> What you need to do:
Exact copy, pictures omitted: the line holding "126 461 4.33" and every line after it down to the end of the entries.
○ ○ ○
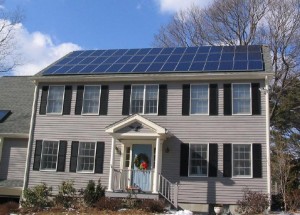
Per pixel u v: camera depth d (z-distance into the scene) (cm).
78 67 2430
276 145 2748
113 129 2066
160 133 2002
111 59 2541
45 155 2286
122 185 2075
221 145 2044
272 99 3338
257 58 2219
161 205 1820
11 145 2480
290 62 3238
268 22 3462
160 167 2036
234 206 1952
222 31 3691
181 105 2145
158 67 2269
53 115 2325
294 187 2314
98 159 2194
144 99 2205
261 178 1950
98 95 2292
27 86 2952
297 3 3234
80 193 2034
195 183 2028
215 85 2122
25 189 2095
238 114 2053
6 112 2652
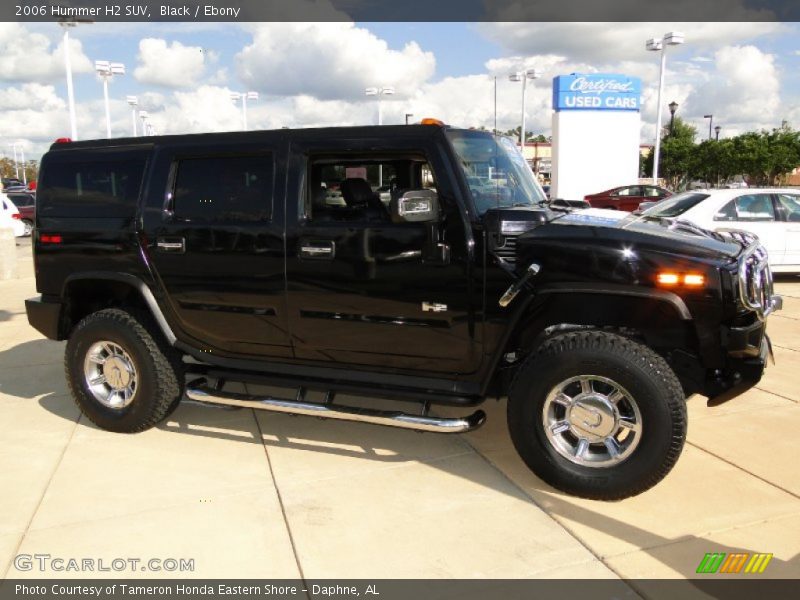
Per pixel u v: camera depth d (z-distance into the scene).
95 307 5.07
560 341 3.60
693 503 3.63
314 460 4.32
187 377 5.97
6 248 12.67
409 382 4.05
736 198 10.59
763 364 3.53
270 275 4.19
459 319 3.82
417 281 3.86
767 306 3.88
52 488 3.96
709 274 3.37
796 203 10.63
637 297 3.52
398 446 4.52
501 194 4.09
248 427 4.91
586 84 29.53
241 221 4.25
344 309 4.06
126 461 4.33
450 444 4.54
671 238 3.55
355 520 3.54
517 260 3.67
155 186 4.48
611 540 3.29
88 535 3.43
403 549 3.25
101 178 4.67
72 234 4.72
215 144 4.32
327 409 4.11
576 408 3.62
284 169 4.13
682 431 3.41
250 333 4.37
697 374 3.69
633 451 3.51
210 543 3.34
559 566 3.08
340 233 3.97
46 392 5.81
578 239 3.55
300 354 4.32
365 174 4.42
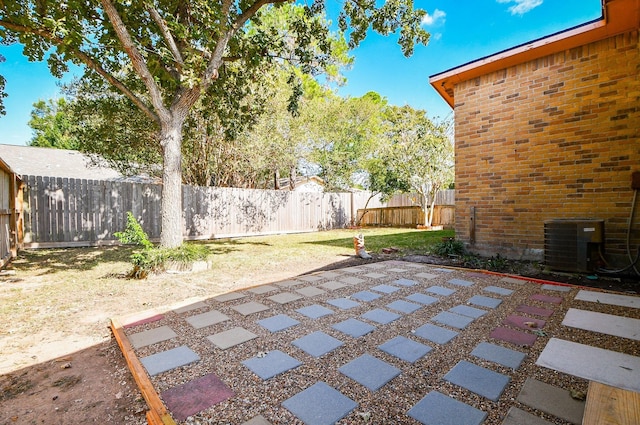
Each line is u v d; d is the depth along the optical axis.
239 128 7.71
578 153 4.74
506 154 5.48
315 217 14.05
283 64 7.77
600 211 4.55
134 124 8.35
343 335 2.52
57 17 4.26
○ ○ ○
> Reply:
126 461 4.33
450 444 4.54
671 238 3.55
355 520 3.54
517 260 3.67
155 186 4.48
611 540 3.29
88 535 3.43
403 549 3.25
101 178 4.67
72 234 4.72
215 144 4.32
327 409 4.11
576 408 3.62
284 169 4.13
682 431 3.41
250 333 4.37
697 374 3.69
633 451 3.51
210 543 3.34
559 566 3.08
340 233 3.97
46 392 5.81
578 239 3.55
300 354 4.32
365 174 4.42
Each line is u v d; d is the depth along the optical axis.
239 128 7.71
578 153 4.74
506 154 5.48
315 217 14.05
283 64 7.77
600 211 4.55
134 124 8.35
343 335 2.52
57 17 4.26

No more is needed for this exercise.